■ **Passage à lire**:
========

Page:Revue des Deux Mondes - 1904 - tome 21.djvu/187

Le texte de cette page a été corrigé et est conforme au fac-similé.

— Nous allons suspendre la séance, répond le président ; — et, comme quelqu’un s’informe à quelle heure il faudra revenir, Beauharnais répond que « les nouvelles peuvent arriver d’un moment à l’autre et que, l’Assemblée étant en permanence, il ne peut qu’interrompre la délibération. »

Il était quatre heures du matin.

On se retrouva à neuf heures : Paris, lassé d’attendre, avait repris sa physionomie habituelle : le château des Tuileries était clos et gardé : dans la cour du Louvre, les ouvriers continuaient la construction du grand reposoir pour la Fête-Dieu du lendemain : les craintifs, étonnés de se retrouver indemnes, en rendaient grâce à l’Assemblée et ne manquaient pas de remarquer : — « Nous n’avons pas de roi, et, pourtant, nous avons bien dormi. » On restait persuadé, maintenant, que la famille royale était parvenue à sortir de France : on s’étonnait même que depuis trente heures, on n’eût aucune certitude de son expatriation : ce silence était inexplicable et bien des gens en tiraient, non sans vraisemblance, des conséquences menaçantes.

========

■ **Entrées fournies**:

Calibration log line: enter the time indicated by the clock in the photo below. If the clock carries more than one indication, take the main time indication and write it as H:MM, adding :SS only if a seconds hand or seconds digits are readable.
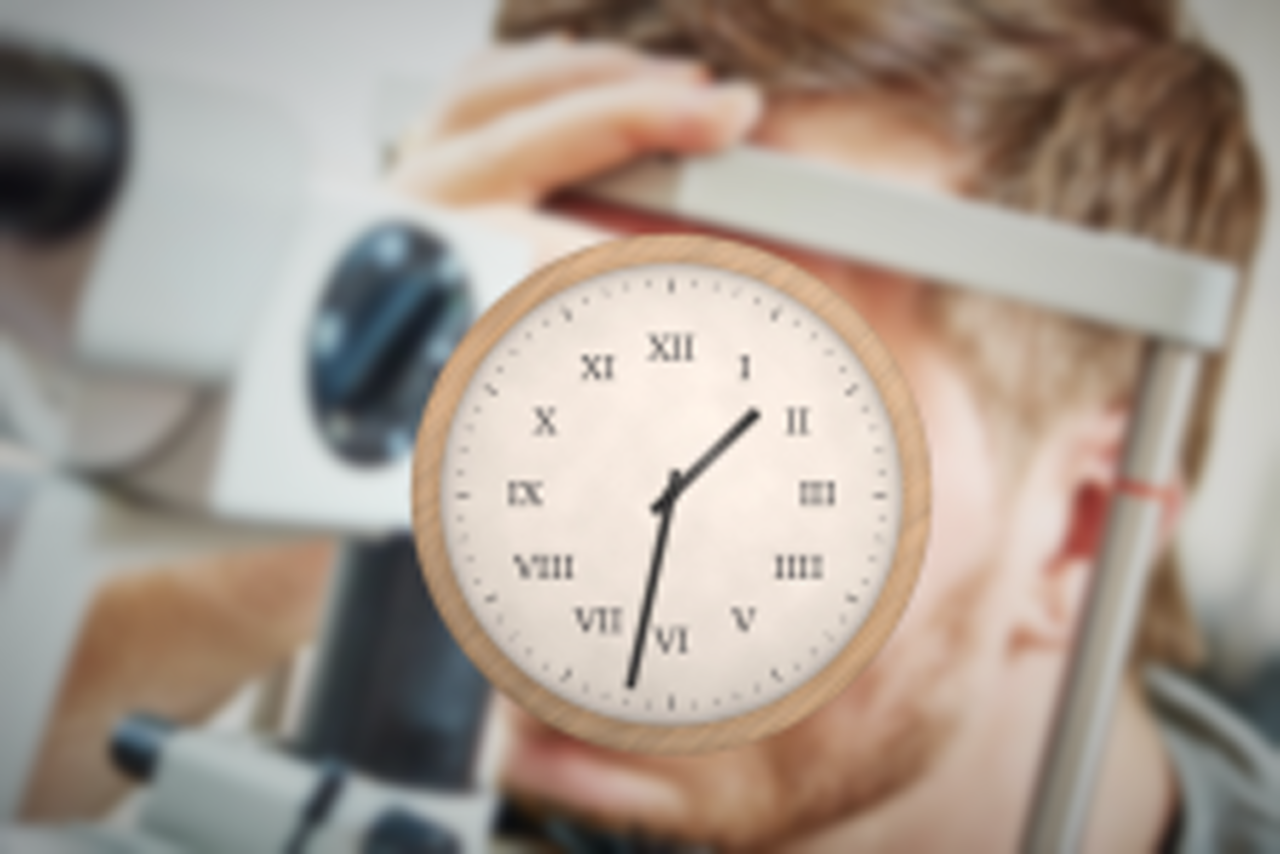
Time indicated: 1:32
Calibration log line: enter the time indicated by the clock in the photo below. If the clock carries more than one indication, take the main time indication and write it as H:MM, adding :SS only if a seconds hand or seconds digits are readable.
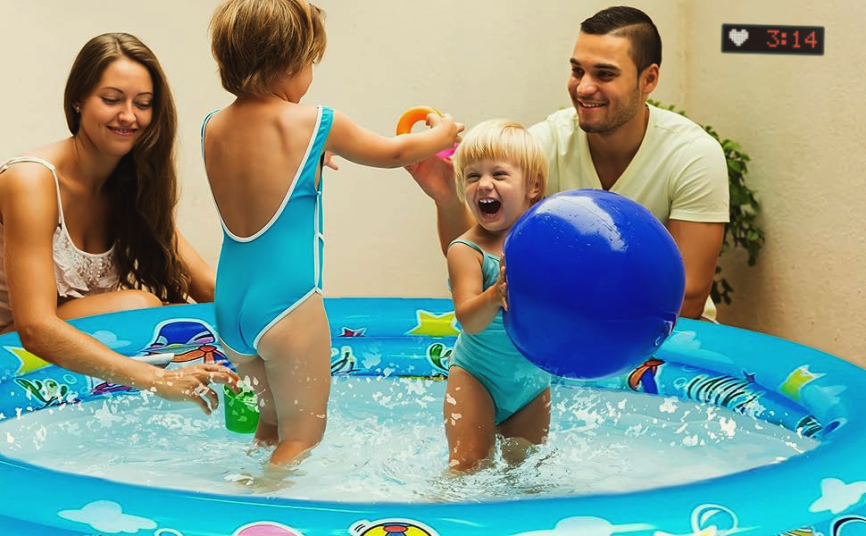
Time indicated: 3:14
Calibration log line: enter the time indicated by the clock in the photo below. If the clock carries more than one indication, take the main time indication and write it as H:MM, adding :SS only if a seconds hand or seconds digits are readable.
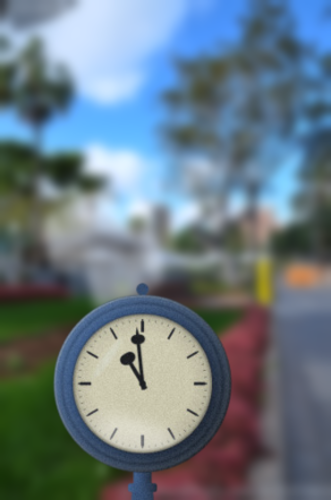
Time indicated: 10:59
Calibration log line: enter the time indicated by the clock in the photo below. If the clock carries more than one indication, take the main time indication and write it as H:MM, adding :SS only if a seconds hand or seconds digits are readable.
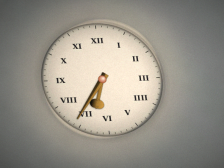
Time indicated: 6:36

========

■ **À faire**:
• a. Comment traduire en anglais cette phrase du passage sur l'Assemblée en permanence : « Il était quatre heures du matin. » ?
• b. Répondez à ces questions sur le passage sur l'Assemblée en permanence :
(i) Qui répond que l'Assemblée est en permanence et ne peut qu'interrompre la délibération ?
(ii) À quelle heure se retrouva-t-on ?
(iii) Que construisaient les ouvriers dans la cour du Louvre ?
• c. Pouvez-vous prolonger le passage sur l'Assemblée en permanence à partir de sa dernière phrase ?
Ces données forment un matériau distinct du passage sur l'Assemblée en permanence.

■ **Les résultats**:
• a. It was four o'clock in the morning.

• b.
(i) Beauharnais.
(ii) À neuf heures.
(iii) Le grand reposoir pour la Fête-Dieu du lendemain.

• c.
A l’Assemblée, on est stupéfait de l’absence de nouvelles ; aucun des courriers expédiés la veille n’a reparu, aucun n’a fait parvenir le moindre renseignement. Combien d’heures vont s’écouler dans cette ignorance ? A quoi occuper la permanence ? Lameth, dès le début de la séance, soulève au sujet des diamans de la couronne un incident qui permet de constater que, non seulement le Roi et la Reine n’ont rien distrait du trésor dont ils ont la jouissance, mais qu’ils ont au contraire, avant leur départ, renvoyé tous les joyaux restés à leur disposition. On passe ensuite à l’organisation de la gendarmerie nationale ; mais la discussion languit, les députés n’écoutent que par désœuvrement ; ils se réveillent pour acclamer et accepter l’invitation du curé de Saint-Germain l’Auxerrois les conviant à suivre en corps la procession de la Fête-Dieu ; puis on abandonne la gendarmerie pour passer à la marine, qu’on délaisse aussitôt pour aborder le régime douanier des denrées coloniales : l’Assemblée est désemparée, distraite, énervée ; c’est dans le bruit des conversations que Roussillon, au nom du Comité d’agriculture, débite le texte des trente-cinq articles du tarif des produits coloniaux : « — Seront affranchis de tous droits, les bœufs, lards, beurres et saumons salés, ainsi que les chandelles venant de l’étranger... »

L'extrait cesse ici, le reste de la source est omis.